Beğendiğim birkaç alıntı:
“Hayat ileri gidiyor ve dönüşü yok. Bu yüzden istediğin şeyler üzerinde dikkatlice düşün.”
“Yaşamayı bilmek matematik gibi kesin bir bilim değil, müzik gibi bir sanattır.”
“Seçmek söz konusu olduğuna göre, yüzünü duvara döndürecek seçimler değil, ardından sana çok sayıda başka olası seçeneklerin yolunu açacak seçimler yapmaya çalış her zaman.”
Bu kitabın derinliğini ergenlik çağındaki gençler anlayacaklarını umuyorum Savater’in ümit ettiği gibi, çocuğunu karşısına alıp dinlemeyeceğini bile bile, ona zorla bunları anlatmaktansa, kitabı özgürce istediği zaman parça parça okutmak daha etkili olabilir.
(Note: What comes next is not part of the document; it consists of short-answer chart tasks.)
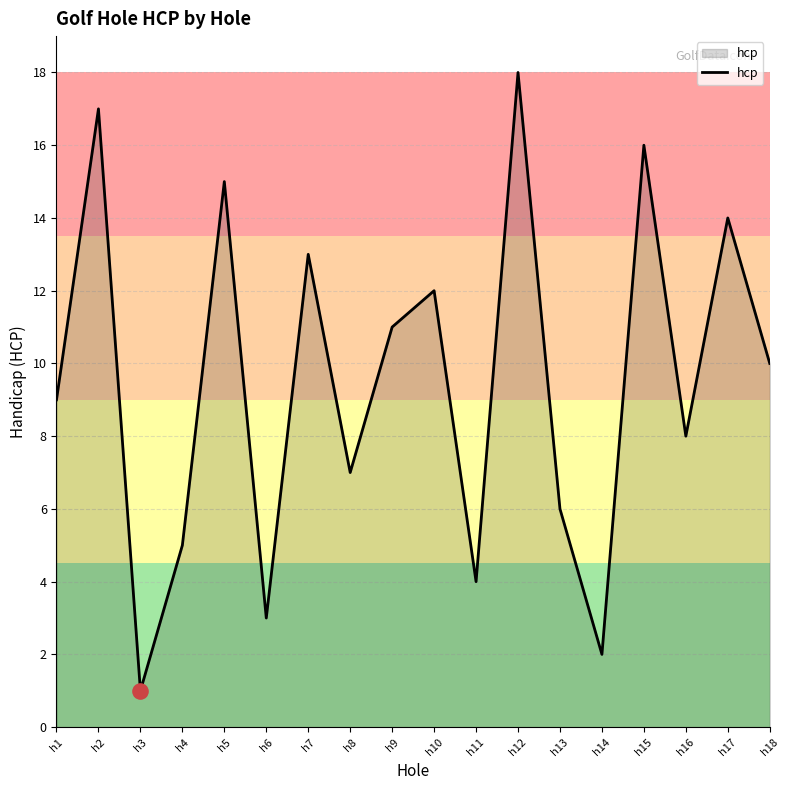

What is the change in value from h4 to h14?

-3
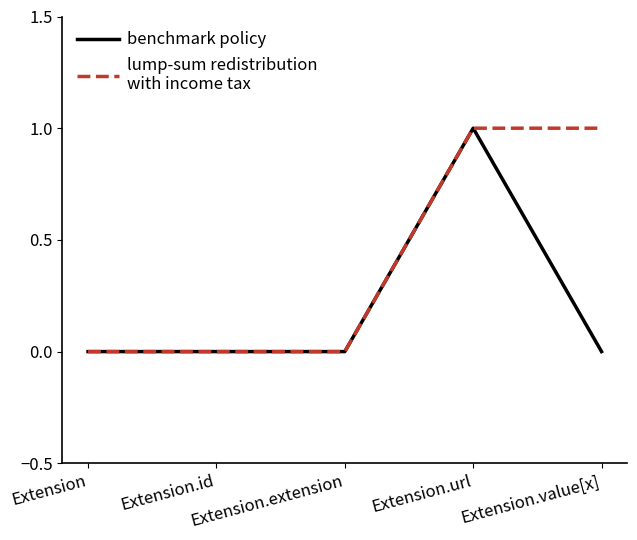

At which category is the sum across all series the highest?

Extension.url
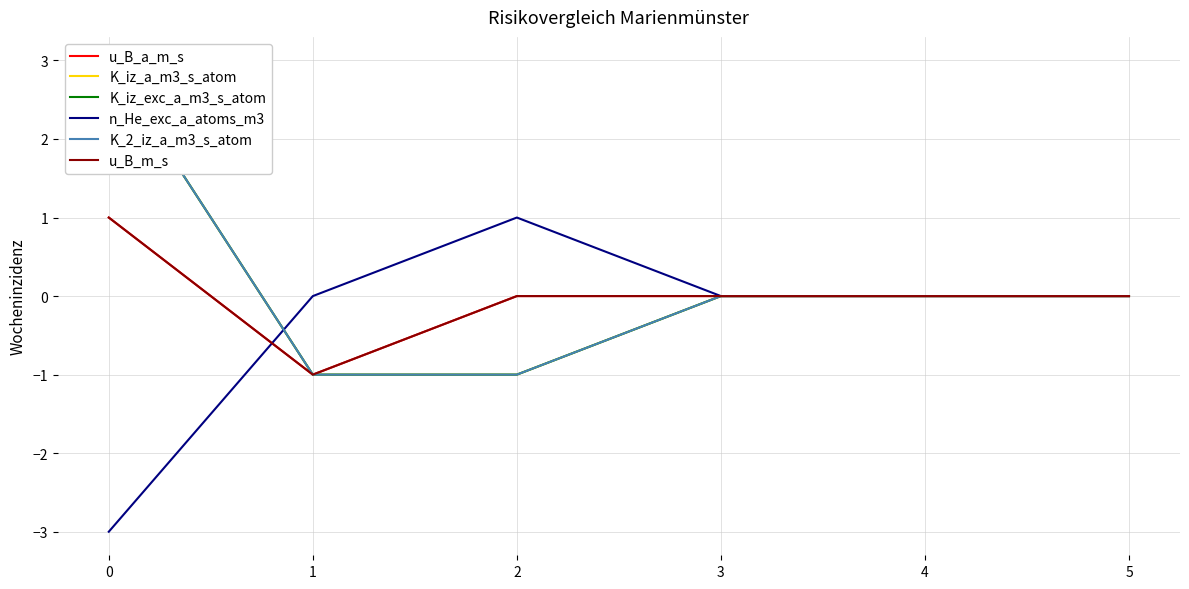

Between 3 and 1, which is larger?

3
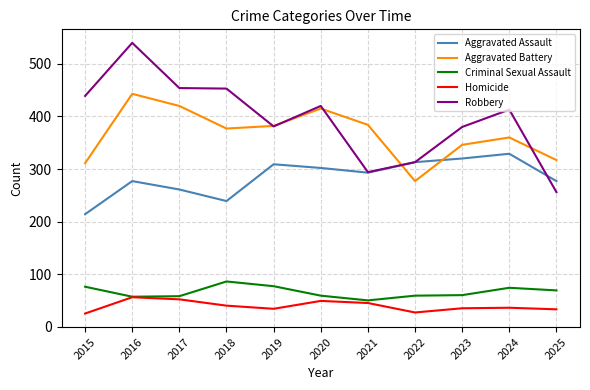

Which series has the largest total across all categories?

Robbery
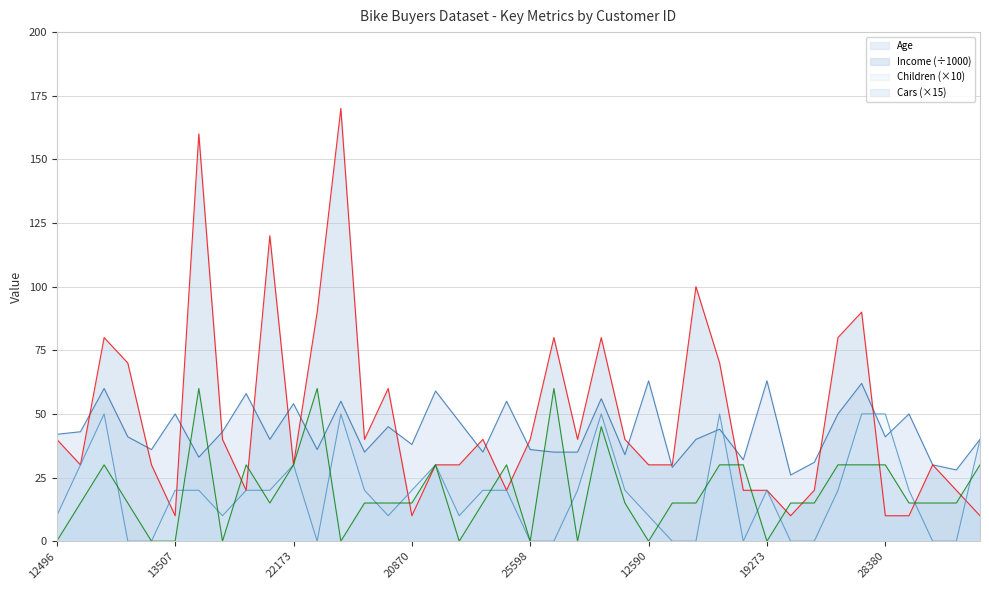

What is the difference between the second highest and second lowest values in the Age series?

35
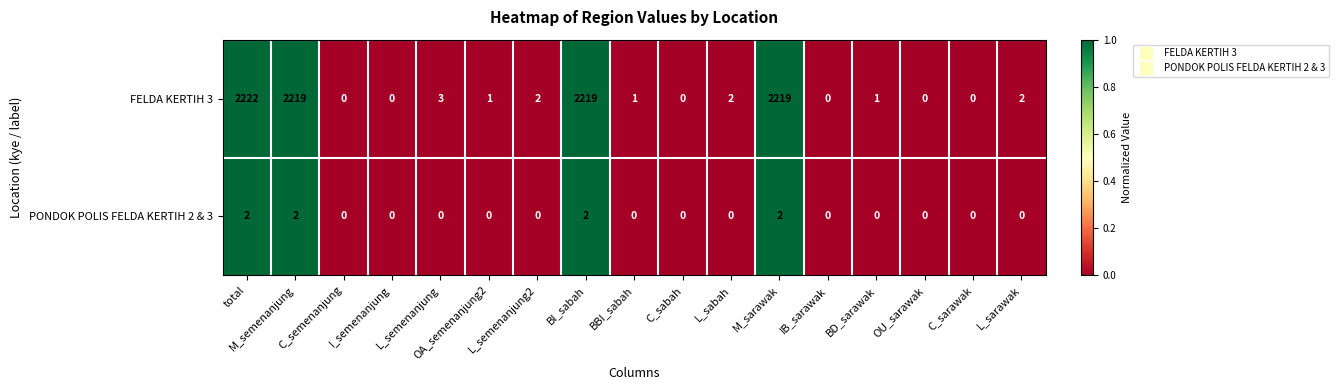

List the series in order of their peak value, highest first.

FELDA KERTIH 3, PONDOK POLIS FELDA KERTIH 2 & 3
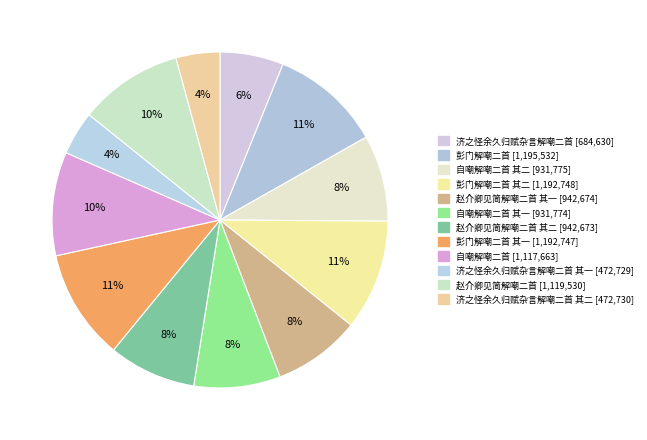

Is there a majority slice in this chart?

No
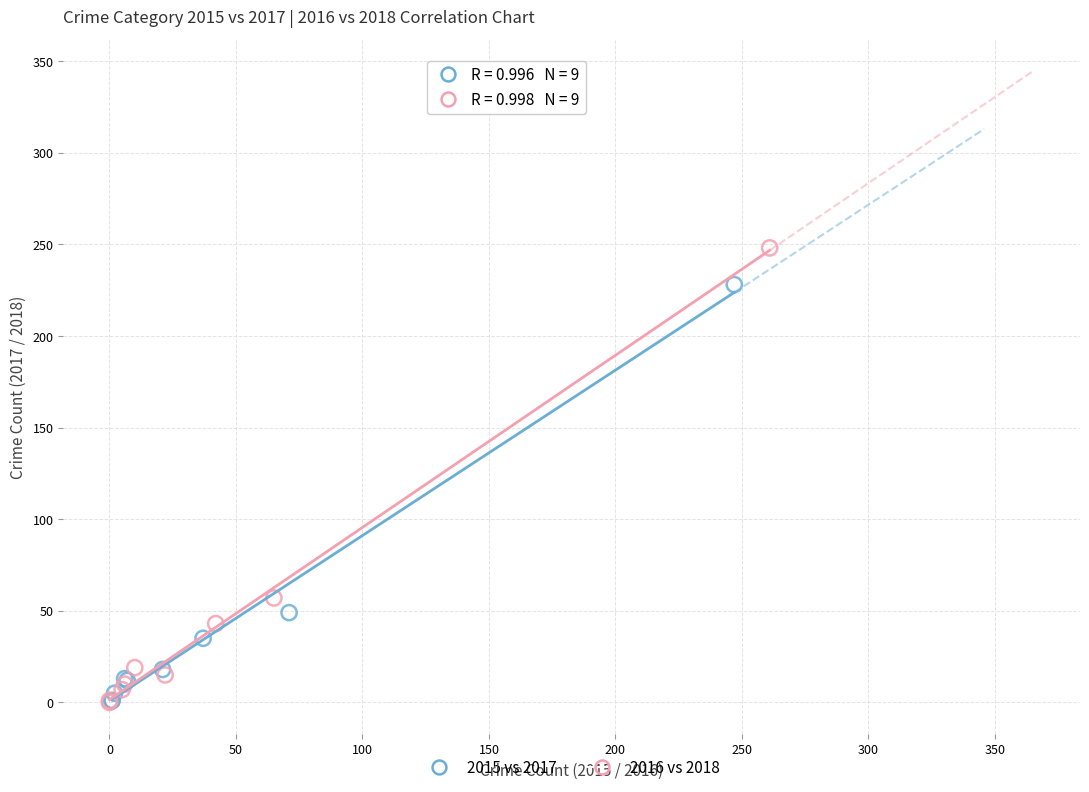

Which series has the largest Y range (max minus min)?

2016 vs 2018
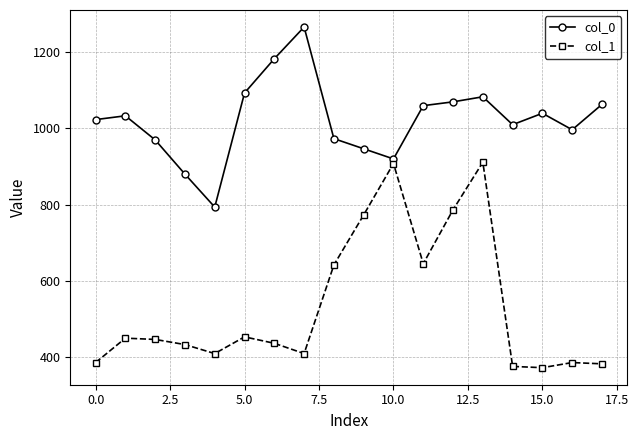

True or false: col_0 and col_1 intersect in this chart.

False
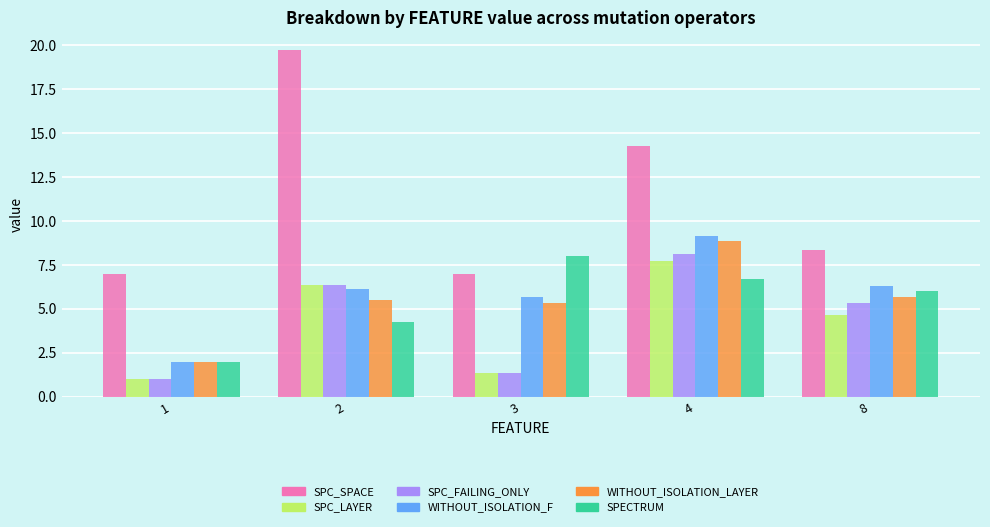

Between 4 and 8, which series saw the biggest shift?

SPC_SPACE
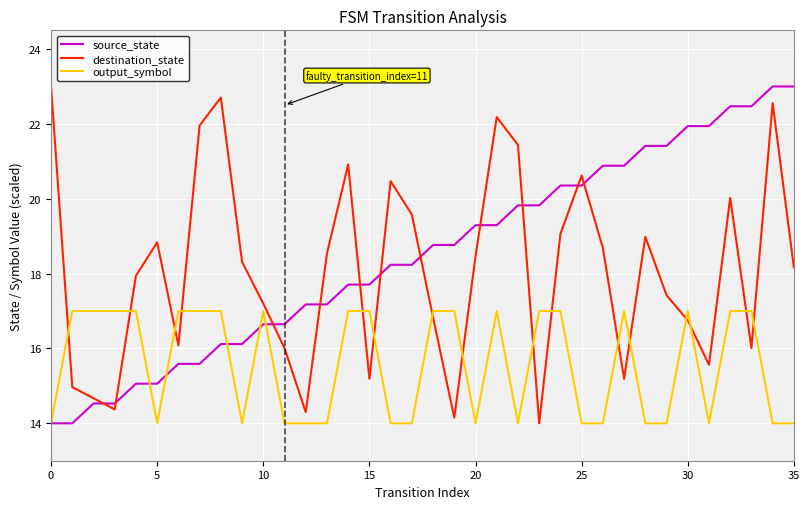

True or false: destination_state and source_state cross at least once.

True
Gençler hep özgürlük ister. Biz de gençken öyleydik. Büyüdüğümüzü iddia eder daha fazla hak isterdik. Daha dün okuduğum, gençler arasında araba kazaları konulu bir makalede, yapılan araştırmaların beynin risk analizi, hüküm ve karar verme ile ilgili olan kısmının 25 yaşına kadar tamamen gelişmediğini ortaya koyduğunu yazmışlar. Gençler özgür olduklarında yaptıkları seçimlerin onların benliklerini oluşturduğunun idrakine varsalar, ne istediklerini anlamaya çalışsalar, seçimleri üzerine dikkatlice düşünmeyi alışkanlık haline getirseler, bir taraftan iyi yaşamak için bencil olsalar ama karşılarındakilerinin yerine kendilerini koysalar.
Bu konuda düşüncelerimi ve ebeveynlik düsturumu Sedef Örsel Özçelik, cocukluyuzbiz.blogspot.com adresindeki blogunda yazdığı son yazısında tam benim aklımdan geçtiği şekilde ifade etmiş.
Kitabın yeni bir tercümesi çıkarsa Türkçesini yoksa bildiğiniz yabancı dillerdeki tercümesini tavsiye ederim. İngilizcesi çok güzeldi. Kısa ve su gibi akıcı okunuyor.
İngilizce Adı: Amador: in which a father addresses his son on questions of ethics – that is options and values of freedom – and attempts to show him how to have a good life.
Oğluma Ahlak Üstüne Öğütler Fernando Savater |
Ben de hep 25 yaşından sonra tam olgunlaştığımı düşünür ve “İnsanlar eskiden 15 yaşında anne oluyorlarmış. Ben neden bu kadar geç olgunlaştım acaba” derdim. Demek ki haklıymışım, fiziksel olgunluk ile beyinsel olgunluk farklı kavramlarmış ve 25 yaşından önce çocuğumun 220 km hızla giden bir araba almasına izin vermemeye kesin kararlıyım 🙂
alıntı blogtaki tanımı çok ama çok sevdim.
Pratikanne, oğlumun bilinçli bir çocuk olmasını sağlamak en büyük dileğim .Sonrasında öğüt vermemize de gerek kalmayacak sanırım:))
Peki bu bilinç nasıl oluşacak?Öncelikle aile bireylerinin tutum,davranış ve bakış açılarını inceleyecek ve etkilenecektir diye düşünüyorum,sonra okudukları,sonra eğitimi ve pek tabii ki kendi karakteri de belirleyici.Nacizane fikrim çocuğuma öğüt vermemekten yana ama hayatını doyurucu hale getirip ,bilinçli bir bakış açısına sahip olması için gerekli yönlendirmeleri tabii ki yapacağımdır.Eminim ki ,siz de yapıyorsunuzdur.
Ama yanlış anlaşılmasın bu kitabı kesinlikle okuyacağım:))
Üstelik bende de şu sıralar şöyle bir kaygı var: http://binbirrenkle.wordpress.com/2011/09/22/ordan-burdan/
Sevgiler,
Ben de doğmamış oğluma birşeyler yazıyorum..
“Hayat ileri gidiyor ve dönüşü yok. Bu yüzden istediğin şeyler üzerinde dikkatlice düşün.”
ne kadar doğru..
Ne guzel, ben de vakit buldukca yazmaya calisiyorum ileride okusunlar diye. Ama sadece cocuklarimiza mi? Bizim bile tekrar tekrar okumamiz, hatirlamamiz lazim bunu.
Yazı ne kadar isabet oldu pratik anne.
Bir kaç gün önce yaşadığım yerde 23 yaşlarında 4 genç araba yarıştırırken hayatlarını kaybetti.
Üstelik tek günahı yan şeritten geçiyor olan başka bir baba ve oğlu da kazadan sağ çıkmadı.Durmadan aklıma bu olay geliyor.Şimdi senden bu beynin hüküm ve karar verme kısmı ile ilgili satırı okudum.Anne baba olmak hiç kolay değil.Böyle acı bir olay herkese ders olmalı.
Gulsah,
Inanilmaz uzuldum. Aman Allahim. Korkunc birsey. Allah bizim cocuklarimizi korusun, bizleri de onlara bagislasin. Allah muhafaza. Offf!